I’m going to do a series of blog posts on some of the very basic issues in file trading—what needs to be done before you submit an ONIX file (or an E-book if your e-book is in XML). In doing this I’m hoping that publishers will comment about software they like (and don’t), problems they have—and with any luck their successes.
So, for the first post: Why XML?
Any discussion about file exchange has to start with why XML works, which is because of its underlying assumptions and the software that supports them. The main assumption is that all the characters, line returns, visible and hidden content—all of it—are recognized in every file. XML software tests for this and it’s so important that information about it normally appears in the first line of an XML file as an encoding statement, right after you identify that this is an XML document:
<? xml version=”1.0” encoding=”utf-8” ?>
or
<? xml version=”1.0” encoding=”iso-8859-1” ?>
Think about that for a moment: How obvious and how could it be otherwise? And then think about just how unlikely it is to be true about a publisher’s ONIX file, built up over long periods of time through cut and paste from who knows what source documents. You don’t really know where all the millions of characters in your ONIX file came from, do you? And that’s why trading delimited files or database files doesn’t work. None of these test the incoming data. But XML software does and it won’t work with less than “well encoded” data.
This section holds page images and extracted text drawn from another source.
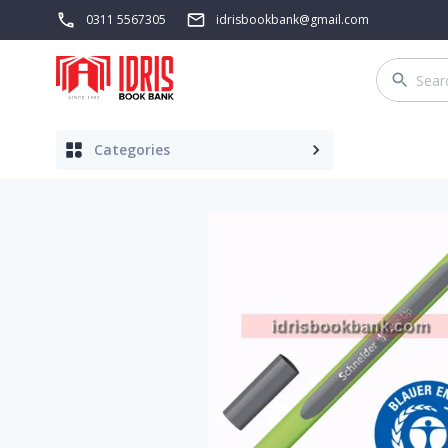
0311 5567305
idrisbookbank@gmail.com
Categories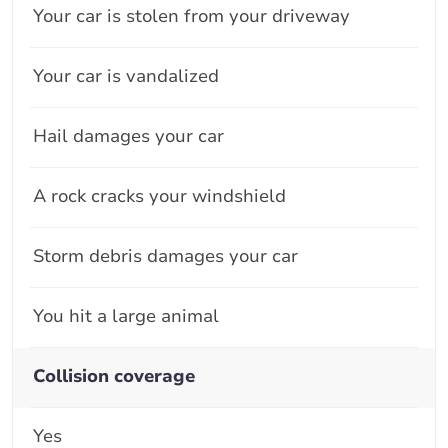
Your car is stolen from your driveway
Your car is vandalized
Hail damages your car
A rock cracks your windshield
Storm debris damages your car
You hit a large animal
Collision coverage
Yes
Publishers can think of it this way: You’ve probably heard of or published a book where an “incompetent freelance designer didn’t use the right font” (or used “outdated software,” or provided “bad thingies”) and the files screwed up when it went to the printer. And your production manager “fixed that file” with a lot of overtime and foul language. That’s an encoding problem: What you sent to someone else didn’t appear as you intended it to be. If you were trading files in XML and did it right that wouldn’t happen. All sorts of other things might—but not that.
The trick to the encoding statement is it doesn’t really matter where the characters came from—it’s not your ability to answer the Zen koan: “What is the encoding of the letter you’re typing now?” What matters is what happens when someone else loads the file. Does their software recognize all the characters? You may have software designed to create an ONIX file, but does it monitor what’s going into it? Does it prevent you from loading dashes from Word 97 or WP5.1 with an error message? Does it ask you want the output encoding to be and prevent anything else going it? It would be surprising if it did.
So the first rule of data exchange is that you must test the ONIX output every time you create it. You test your data with XML software before you send it. The XML standard demands it. The ONIX standard depends on it.
That’s why XML works. The XML standard and software are designed to enforce things like this. You may think you can trade data using Excel or delimited formats, but none of these will do a good job of ensuring that what you send can be read at the other end. XML does (somewhat—don’t think it’ll be perfect), and that’s main reason it’s better for data transfer.